The aim of this project us to implement an event-based hand detector algorithm. This will be done using a spiking convolutional neural network, trained on DVS data.

Using a DVS sensor, we recorded the different actions executed by the subjects for the action prediction task. In these recordings, participants always move their hands from an initial position until they grasp an object, and then they perform some action with it.

The time at which each one of these stages begins was manually labeled.

Between the initial position and the contact point, the hand is the only moving element in the scene, and therefore it is relatively easy to track it. In our case, we used a set of gaussian blob trackers to follow it. Each one of these trackers tends to follow a region of the hand, and thus their mean provides an estimate of the position of the hand in the image.

We next take 60x60 windows centered around the mean of these trackers. This gives us positive examples of hands to train our convolutional neural network:

Taking events out of this 60x60 window we generate the negative examples, choosing positions in which the rate of events is higher than some threshold:

The Method:

Using the training data obtained as explained in the previous section, we have trained a convolutional neural network.


The network was quite successful on the training data, achieving around 1% error.

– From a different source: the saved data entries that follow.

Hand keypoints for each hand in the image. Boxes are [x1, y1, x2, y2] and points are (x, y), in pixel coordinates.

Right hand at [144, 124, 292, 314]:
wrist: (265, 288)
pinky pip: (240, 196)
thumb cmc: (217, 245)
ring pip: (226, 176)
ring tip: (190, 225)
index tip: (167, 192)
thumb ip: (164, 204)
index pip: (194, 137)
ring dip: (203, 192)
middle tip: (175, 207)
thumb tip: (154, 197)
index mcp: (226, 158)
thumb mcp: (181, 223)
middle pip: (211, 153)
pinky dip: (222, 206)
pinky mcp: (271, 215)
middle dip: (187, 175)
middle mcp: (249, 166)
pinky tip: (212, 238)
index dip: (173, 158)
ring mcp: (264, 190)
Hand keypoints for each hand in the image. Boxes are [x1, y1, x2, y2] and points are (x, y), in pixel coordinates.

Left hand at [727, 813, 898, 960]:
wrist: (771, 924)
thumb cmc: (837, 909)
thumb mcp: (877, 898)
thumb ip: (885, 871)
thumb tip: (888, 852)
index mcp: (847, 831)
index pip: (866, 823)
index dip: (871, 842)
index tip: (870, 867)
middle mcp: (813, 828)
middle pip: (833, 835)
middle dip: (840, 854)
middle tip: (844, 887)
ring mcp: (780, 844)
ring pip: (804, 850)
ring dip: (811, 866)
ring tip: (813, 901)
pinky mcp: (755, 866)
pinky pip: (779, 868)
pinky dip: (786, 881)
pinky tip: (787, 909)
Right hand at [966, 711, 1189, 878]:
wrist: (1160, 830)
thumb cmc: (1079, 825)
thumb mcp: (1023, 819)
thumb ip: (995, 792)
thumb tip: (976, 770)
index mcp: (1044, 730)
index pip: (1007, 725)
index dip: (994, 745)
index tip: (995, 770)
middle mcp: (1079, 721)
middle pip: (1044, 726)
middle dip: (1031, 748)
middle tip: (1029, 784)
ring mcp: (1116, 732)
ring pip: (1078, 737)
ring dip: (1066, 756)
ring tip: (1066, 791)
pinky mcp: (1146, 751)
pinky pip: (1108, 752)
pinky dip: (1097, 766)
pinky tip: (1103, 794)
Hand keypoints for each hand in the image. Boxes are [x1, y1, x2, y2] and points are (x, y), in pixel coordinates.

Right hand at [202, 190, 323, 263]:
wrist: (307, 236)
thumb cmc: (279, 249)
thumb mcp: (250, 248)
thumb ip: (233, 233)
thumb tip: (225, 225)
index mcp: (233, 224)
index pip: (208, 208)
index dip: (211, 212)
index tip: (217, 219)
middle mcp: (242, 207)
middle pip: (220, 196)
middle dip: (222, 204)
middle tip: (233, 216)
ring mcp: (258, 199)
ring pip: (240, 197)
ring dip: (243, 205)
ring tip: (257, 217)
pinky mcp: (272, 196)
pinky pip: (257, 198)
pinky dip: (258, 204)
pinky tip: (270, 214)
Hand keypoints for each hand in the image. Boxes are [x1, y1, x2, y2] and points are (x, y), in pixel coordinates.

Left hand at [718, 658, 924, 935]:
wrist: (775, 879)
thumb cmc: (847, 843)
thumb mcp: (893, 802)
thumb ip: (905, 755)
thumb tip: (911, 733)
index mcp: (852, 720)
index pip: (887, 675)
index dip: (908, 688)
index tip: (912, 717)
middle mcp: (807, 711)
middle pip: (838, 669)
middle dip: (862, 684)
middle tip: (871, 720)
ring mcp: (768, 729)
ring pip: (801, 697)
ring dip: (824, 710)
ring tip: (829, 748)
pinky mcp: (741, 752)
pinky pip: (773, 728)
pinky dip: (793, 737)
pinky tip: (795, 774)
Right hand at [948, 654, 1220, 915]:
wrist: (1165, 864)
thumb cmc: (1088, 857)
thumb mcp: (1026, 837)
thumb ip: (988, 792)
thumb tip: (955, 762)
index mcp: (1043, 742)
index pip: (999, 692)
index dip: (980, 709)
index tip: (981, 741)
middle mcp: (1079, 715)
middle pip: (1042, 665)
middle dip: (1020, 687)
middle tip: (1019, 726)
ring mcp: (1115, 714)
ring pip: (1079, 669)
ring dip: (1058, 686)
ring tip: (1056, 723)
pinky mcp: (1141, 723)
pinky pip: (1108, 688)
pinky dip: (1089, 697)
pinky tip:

The qualitative results on the testing data were mixed. The three images below show three cases: the classifier successfully detecting the hand when it was not grasping an object, the classifier being reasonably successful at detecting the hand when grasping an object, and the classifier being unsuccessful at detecting then hand when grasping an object. In each image, the left panel shows the filtered DVS data at the time (the input to the classifier), and the right panel shows the output of the classifier (where red indicates hand, green indicates not hand, and blue indicates that the classifier was not run on that region due to an insufficient number of spikes). Note that for the classifier output, the classifier was run on 60 x 60 pixel regions, with adjacent regions having their centers offset by three pixels. Therefore, the right panel indicates the classification results when the classifier was centred on the indicated pixel.

Successful hand detection in the absence of an object

Reasonably successful hand detection in the presence of an object

Unsuccessful hand detection int the presence of an object

Overall, the classifier was reasonably successful at detecting the hand when it was not grasping an object. It was much less successful at detecting the hand when it was grasping an object. There are two explanations for this: One is that we simply did not train the classifier on frames where there was a moving object in the scene, since it was much easier to segment and label the hand in the absence of objects. Training with better distractors (i.e. more examples of non-hand objects) would certainly increase the accuracy. Secondly, detecting the hand in the absence of objects is a much easier task, since regions with high spike counts typically correspond to the hand as it is the main source of motion in the scene. Thus, the classifier can "cheat" a bit and look for areas with high spike rates. Again, better distractors should help address this problem.